In physics, however, university labs run joint experiments on the LHC. Big AI experiments are typically carried out on hardware that is owned and controlled by companies. But even that is changing, says Pineau. For example, a group called Compute Canada is putting together computing clusters to let universities run large AI experiments. Some companies, including Facebook, also give universities limited access to their hardware. “It’s not completely there,” she says. “But some doors are opening.”
Haibe-Kains is less convinced. When he asked the Google Health team to share the code for its cancer-screening AI, he was told that it needed more testing. The team repeats this justification in a formal reply to Haibe-Kains’s criticisms, also published in Nature: “We intend to subject our software to extensive testing before its use in a clinical environment, working alongside patients, providers and regulators to ensure efficacy and safety.” The researchers also said they did not have permission to share all the medical data they were using.

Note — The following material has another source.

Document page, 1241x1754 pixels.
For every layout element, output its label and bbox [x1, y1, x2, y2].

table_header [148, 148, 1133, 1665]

It’s not good enough, says Haibe-Kains: “If they want to build a product out of it, then I completely understand they won’t disclose all the information.” But he thinks that if you publish in a scientific journal or conference, you have a duty to release code that others can run. Sometimes that might mean sharing a version that is trained on less data or uses less expensive hardware. It might give worse results, but people will be able to tinker with it. “The boundaries between building a product versus doing research are getting fuzzier by the minute,” says Haibe-Kains. “I think as a field we are going to lose.”
Research habits die hard
If companies are going to be criticized for publishing, why do it at all? There’s a degree of public relations, of course. But the main reason is that the best corporate labs are filled with researchers from universities. To some extent the culture at places like Facebook AI Research, DeepMind, and OpenAI is shaped by traditional academic habits. Tech companies also win by participating in the wider research community. All big AI projects at private labs are built on layers and layers of public research. And few AI researchers haven’t made use of open-source machine-learning tools like Facebook’s PyTorch or Google’s TensorFlow.
As more research is done in house at giant tech companies, certain trade-offs between the competing demands of business and research will become inevitable. The question is how researchers navigate them. Haibe-Kains would like to see journals like Nature split what they publish into separate streams: reproducible studies on one hand and tech showcases on the other.
But Pineau is more optimistic. “I would not be working at Facebook if it did not have an open approach to research,” she says.
Other large corporate labs stress their commitment to transparency too. “Scientific work requires scrutiny and replication by others in the field,” says Kavukcuoglu. “This is a critical part of our approach to research at DeepMind.”